Material provided below:

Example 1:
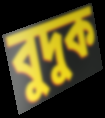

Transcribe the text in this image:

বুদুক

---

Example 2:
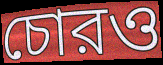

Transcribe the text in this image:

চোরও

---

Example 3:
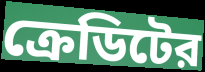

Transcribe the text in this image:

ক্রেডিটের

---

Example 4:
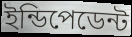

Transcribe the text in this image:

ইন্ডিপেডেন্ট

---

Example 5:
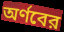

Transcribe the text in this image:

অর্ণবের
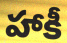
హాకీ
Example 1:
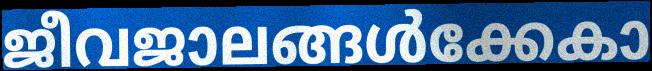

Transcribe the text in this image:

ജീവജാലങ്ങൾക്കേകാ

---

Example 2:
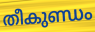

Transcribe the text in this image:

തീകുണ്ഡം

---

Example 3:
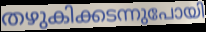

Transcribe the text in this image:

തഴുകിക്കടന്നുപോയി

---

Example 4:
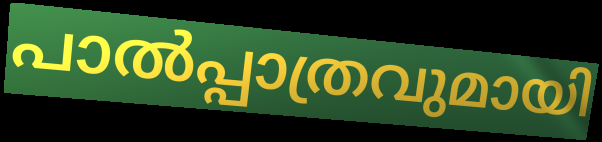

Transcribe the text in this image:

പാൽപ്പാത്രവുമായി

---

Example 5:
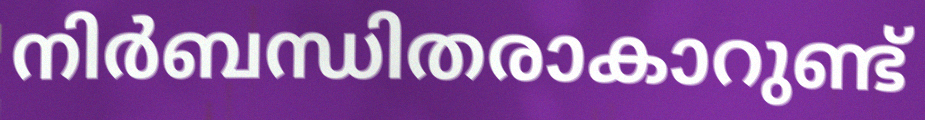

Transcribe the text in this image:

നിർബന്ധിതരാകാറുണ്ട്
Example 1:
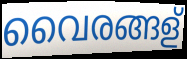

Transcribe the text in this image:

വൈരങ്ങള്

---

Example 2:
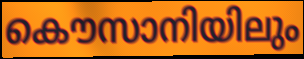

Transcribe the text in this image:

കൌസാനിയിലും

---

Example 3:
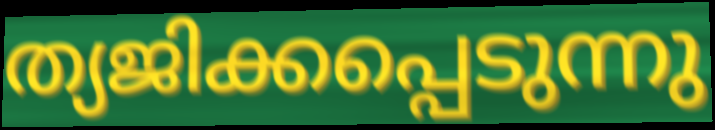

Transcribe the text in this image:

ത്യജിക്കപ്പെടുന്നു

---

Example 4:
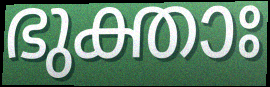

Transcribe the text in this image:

End of Material provided.

Problem:
What you output should match the records line for line, minus the pictures.

Result below:
Example 1:

Transcribe the text in this image:

বুদুক

---

Example 2:

Transcribe the text in this image:

চোরও

---

Example 3:

Transcribe the text in this image:

ক্রেডিটের

---

Example 4:

Transcribe the text in this image:

ইন্ডিপেডেন্ট

---

Example 5:

Transcribe the text in this image:

অর্ণবের
హాకీ
Example 1:

Transcribe the text in this image:

ജീവജാലങ്ങൾക്കേകാ

---

Example 2:

Transcribe the text in this image:

തീകുണ്ഡം

---

Example 3:

Transcribe the text in this image:

തഴുകിക്കടന്നുപോയി

---

Example 4:

Transcribe the text in this image:

പാൽപ്പാത്രവുമായി

---

Example 5:

Transcribe the text in this image:

നിർബന്ധിതരാകാറുണ്ട്
Example 1:

Transcribe the text in this image:

വൈരങ്ങള്

---

Example 2:

Transcribe the text in this image:

കൌസാനിയിലും

---

Example 3:

Transcribe the text in this image:

ത്യജിക്കപ്പെടുന്നു

---

Example 4:

Transcribe the text in this image:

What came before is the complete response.